Muitos poetas contemporâneos também manifestaram a mesma opinião sobre a função integradora das diferentes facetas do ser humano que a poesia tem. Assim se expressou Paul Claudel em sua carta a Alexandre Cingria:
“A poesia sente que cabe a ela recompor tudo, (…) encontrar mais uma vez o homem inteiro na unidade integral e indissolúvel da sua dupla natureza”.
E também o poeta espanhol Jaime Gil de Biedma:
“A poesia consiste em integrar fatos e objetos de um lado e significados do outro, e integrá-los em uma identidade que é ao mesmo tempo o fato, o objeto e o significado.”
Da mesma forma, os teóricos da expressão poética manifestaram seu consenso sobre a capacidade reconciliadora da poesia:
“O aspecto poético de uma poesia consiste em um modo coerente de sentimento e em um modo valioso de intuição. […] A intuição consiste em uma visão penetrante da realidade, na descoberta de um sentido mais profundo das coisas do que o sentido prático que nosso intelecto oferece."
As pesquisas realizadas sobre a leitura como psicoterapia são relativamente escassas — e acabam sendo bastante genéricas. Além disso, a colaboração interdisciplinar entre a literatura e a psicoterapia é relativamente recente.
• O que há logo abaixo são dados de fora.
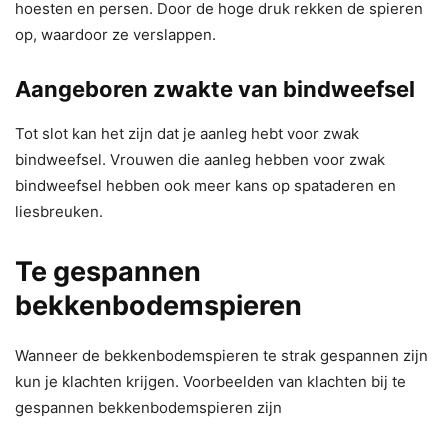
hoesten en persen. Door de hoge druk rekken de spieren
op, waardoor ze verslappen.
Aangeboren zwakte van bindweefsel
Tot slot kan het zijn dat je aanleg hebt voor zwak
bindweefsel. Vrouwen die aanleg hebben voor zwak
bindweefsel hebben ook meer kans op spataderen en
liesbreuken.
Te gespannen
bekkenbodemspieren
Wanneer de bekkenbodemspieren te strak gespannen zijn
kun je klachten krijgen. Voorbeelden van klachten bij te
gespannen bekkenbodemspieren zijn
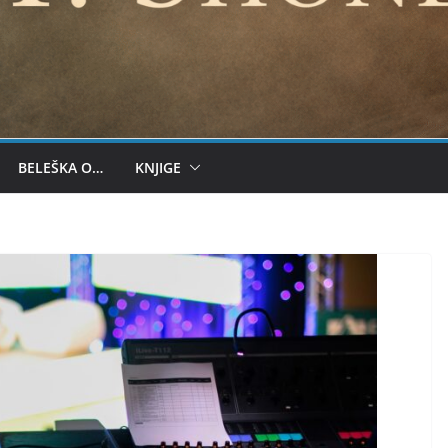
BELEŠKA O…
KNJIGE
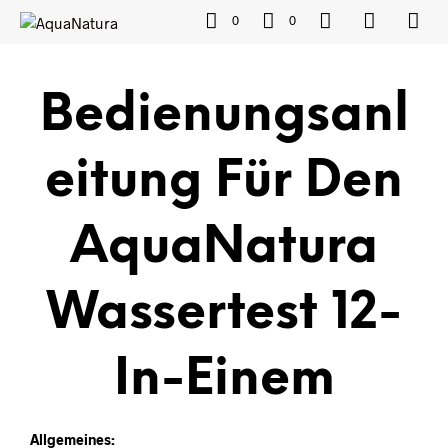
0
0
Bedienungsanl
Eitung Für Den
AquaNatura
Wassertest 12-
In-Einem
Allgemeines:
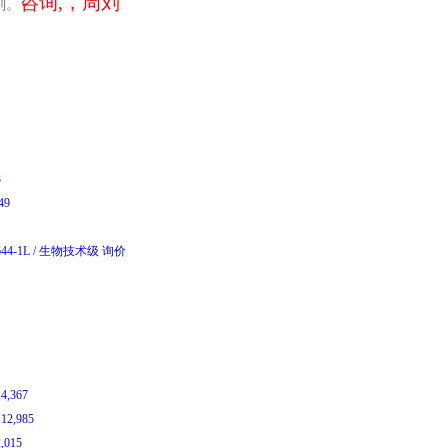
咨询,，周刘
剂。
E
3
449
644-1L
/
生物技术级
询价
￥
4,367
￥
12,985
2,015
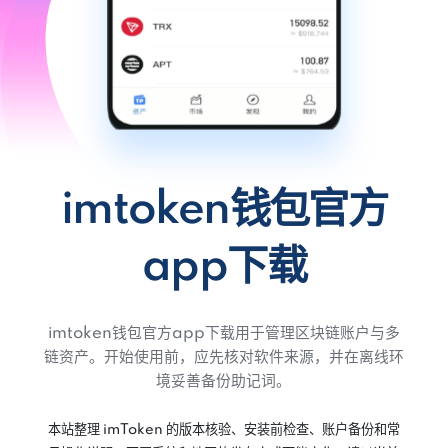
imtoken钱包官方
app下载
imtoken钱包官方app下载用于管理区块链账户与多
链资产。开始使用前，应先核对软件来源，并在离线环
境妥善备份助记词。
本站整理 imToken 的版本核验、安装前检查、账户备份和常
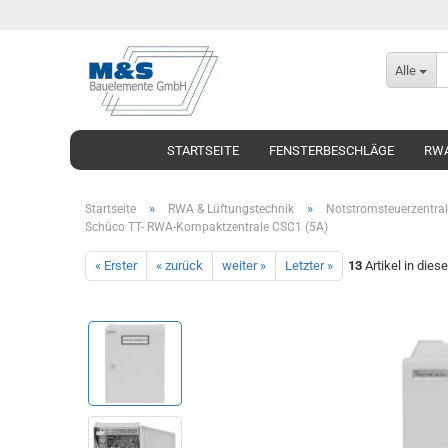
Alle
STARTSEITE
FENSTERBESCHLÄGE
RWA
»
»
Startseite
RWA & Lüftungstechnik
Notstromsteuerzentra
Schüco TT- RWA-Kompaktzentrale CSC1 (5A)
« Erster
« zurück
weiter »
Letzter »
13
Artikel in dies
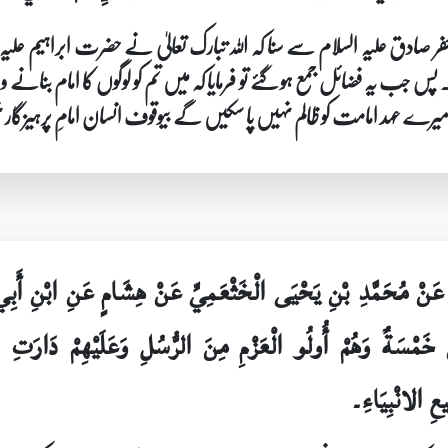
ق علیہ السلام سے سنا کہ اللہ تبارک تعالیٰ نے حضرت ابراہیم علیہ السل
س جب یہ فضائل جمع ہو گئے تو فرمایا کہ میں تم کو لوگوں کا امام بنانے وا
یرے عہد امامت کو ظالم نہیں پا سکیں گے بیوقوف انسان امامِ پرہیزگار ن
دٍ عَنْ مُحَمَّدِ بْنِ يَحْيَى الْخَثْعَمِيِّ عَنْ هِشَامٍ عَنِ ابْنِ أَ
نَ خَمْسَةٌ وَهُمْ أُولُو الْعَزْمِ مِنَ الرُّسُلِ وَعَلَيْهِمْ دَارَ
عِ الانْبِيَاءِ۔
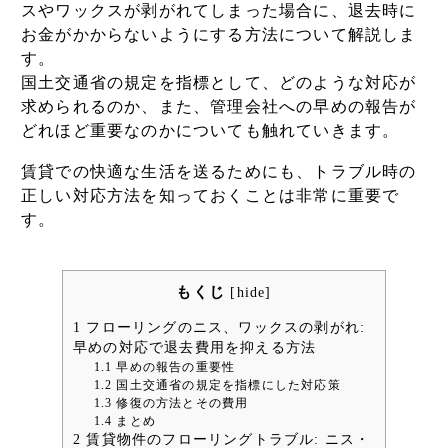
スやワックスが剥がれてしまった場合に、退去時に
お金がかからないようにする方法について解説しま
す。
国土交通省の規定を指標として、どのような対応が
求められるのか、また、管理会社への早めの報告が
どれほど重要なのかについても触れていきます。
賃貸での快適な生活を送るためにも、トラブル時の
正しい対応方法を知っておくことは非常に重要で
す。
もくじ
[
hide
]
1
フローリングのニス、ワックスの剥がれ:
早めの対応で退去費用を抑える方法
1.1
早めの報告の重要性
1.2
国土交通省の規定を指標にした対応策
1.3
修復の方法とその費用
1.4
まとめ
2
賃貸物件のフローリングトラブル: ニス・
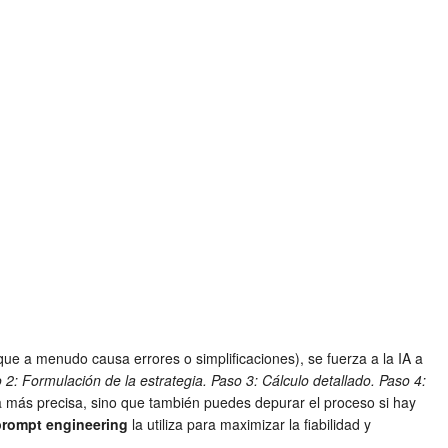
e a menudo causa errores o simplificaciones), se fuerza a la IA a
 2: Formulación de la estrategia. Paso 3: Cálculo detallado. Paso 4:
a más precisa, sino que también puedes depurar el proceso si hay
prompt engineering
la utiliza para maximizar la fiabilidad y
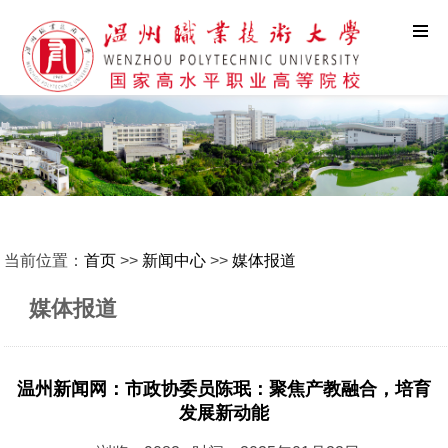
当前位置：
首页
>>
新闻中心
>>
媒体报道
媒体报道
温州新闻网：市政协委员陈珉：聚焦产教融合，培育
发展新动能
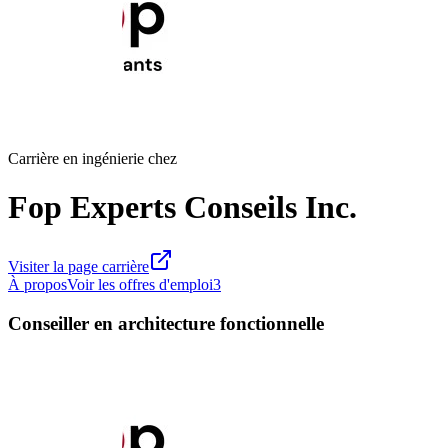
Carrière en ingénierie chez
Fop Experts Conseils Inc.
Visiter la page carrière
À propos
Voir les offres d'emploi
3
Conseiller en architecture fonctionnelle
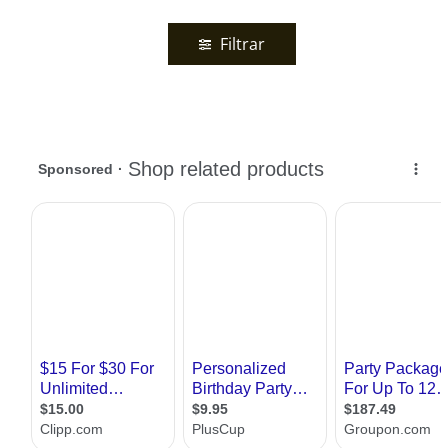
Filtrar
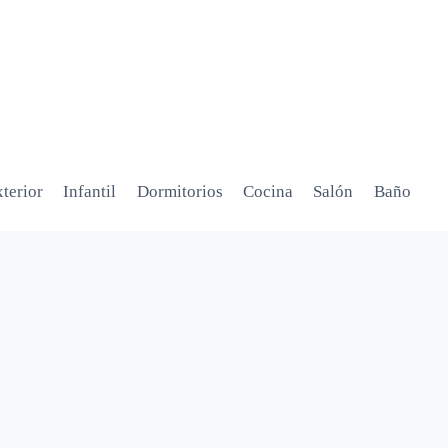
terior
Infantil
Dormitorios
Cocina
Salón
Baño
Por outro lado, vale a pena olhar para trás, ler e reler essas obras-primas da linguagem humana, para captar a sua virtude curativa da alma, uma virtude que, sem ter sido comprovada cientificamente, foi experimentada por muitos ao longo da história, devido aos seus efeitos físicos, psicológicos e emocionais.
Vale lembrar que o que chamamos de poético não é exclusivo do gênero literário conhecido como poesia.
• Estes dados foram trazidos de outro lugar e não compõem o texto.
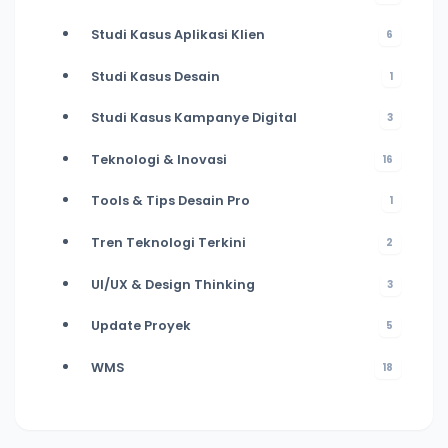
Studi Kasus Aplikasi Klien
6
Studi Kasus Desain
1
Studi Kasus Kampanye Digital
3
Teknologi & Inovasi
16
Tools & Tips Desain Pro
1
Tren Teknologi Terkini
2
UI/UX & Design Thinking
3
Update Proyek
5
WMS
18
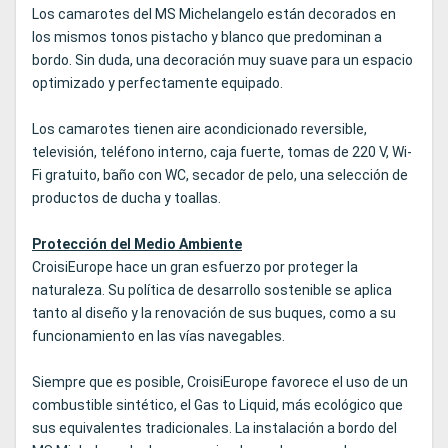
Los camarotes del MS Michelangelo están decorados en
los mismos tonos pistacho y blanco que predominan a
bordo. Sin duda, una decoración muy suave para un espacio
optimizado y perfectamente equipado.
Los camarotes tienen aire acondicionado reversible,
televisión, teléfono interno, caja fuerte, tomas de 220 V, Wi-
Fi gratuito, baño con WC, secador de pelo, una selección de
productos de ducha y toallas.
Protección del Medio Ambiente
CroisiEurope hace un gran esfuerzo por proteger la
naturaleza. Su política de desarrollo sostenible se aplica
tanto al diseño y la renovación de sus buques, como a su
funcionamiento en las vías navegables.
Siempre que es posible, CroisiEurope favorece el uso de un
combustible sintético, el Gas to Liquid, más ecológico que
sus equivalentes tradicionales. La instalación a bordo del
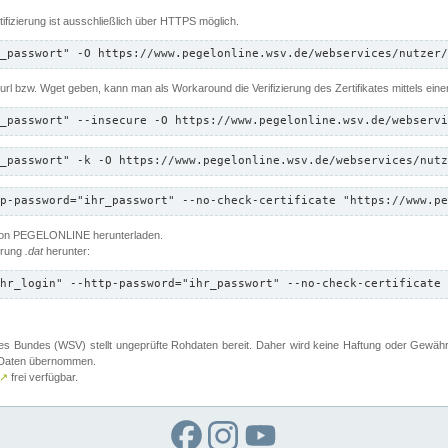
ifizierung ist ausschließlich über HTTPS möglich.
_passwort" -O https://www.pegelonline.wsv.de/webservices/nutzer/
 Curl bzw. Wget geben, kann man als Workaround die Verifizierung des Zertifikates mittels ein
_passwort" --insecure -O https://www.pegelonline.wsv.de/webservi
_passwort" -k -O https://www.pegelonline.wsv.de/webservices/nutz
p-password="ihr_passwort" --no-check-certificate "https://www.pe
 von PEGELONLINE herunterladen.
terung
.dat
herunter:
hr_login" --http-password="ihr_passwort" --no-check-certificate 
 Bundes (WSV) stellt ungeprüfte Rohdaten bereit. Daher wird keine Haftung oder Gewährleis
er Daten übernommen.
↗
frei verfügbar.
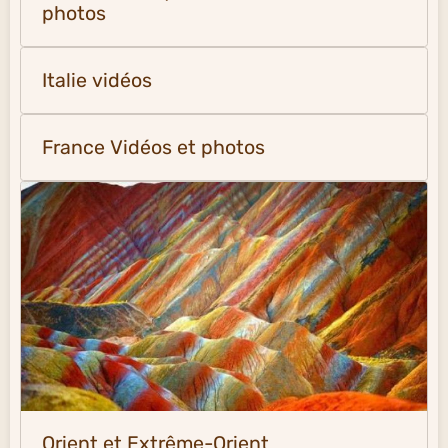
photos
Italie vidéos
France Vidéos et photos
Orient et Extrême-Orient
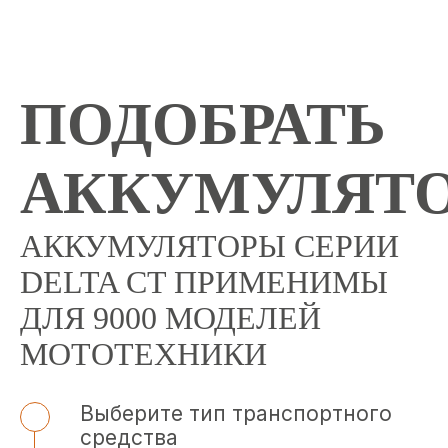
ПОДОБРАТЬ
АККУМУЛЯТ
АККУМУЛЯТОРЫ СЕРИИ
DELTA CT ПРИМЕНИМЫ
ДЛЯ 9000 МОДЕЛЕЙ
МОТОТЕХНИКИ
Выберите тип транспортного
средства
A intuição poética é encontrada em romances, ensaios, obras filosóficas e históricas. Para o poeta inglês Percy B. Shelley, por exemplo, “Platão foi essencialmente um poeta” — e “os grandes historiadores, Heródoto, Plutarco, Tito Lívio” também foram poetas.
O poeta, na visão de muitos autores, é um grande terapeuta, porque todos estamos feridos — e é ele quem consegue apontar onde está a ferida, algo essencial para poder remediá-la. E diferentemente dos medicamentos, a poesia não tem data de validade.
Como escreveu Adam Zagajewski, “a poesia — naturalmente, apenas a grande, a excelente — é uma das artes que menos ficam amareladas”.
Quão improdutivo será então o prazer improdutivo de ler poesia, como diria a polonesa vencedora do Prêmio Nobel de Literatura, Wisława Szymborska?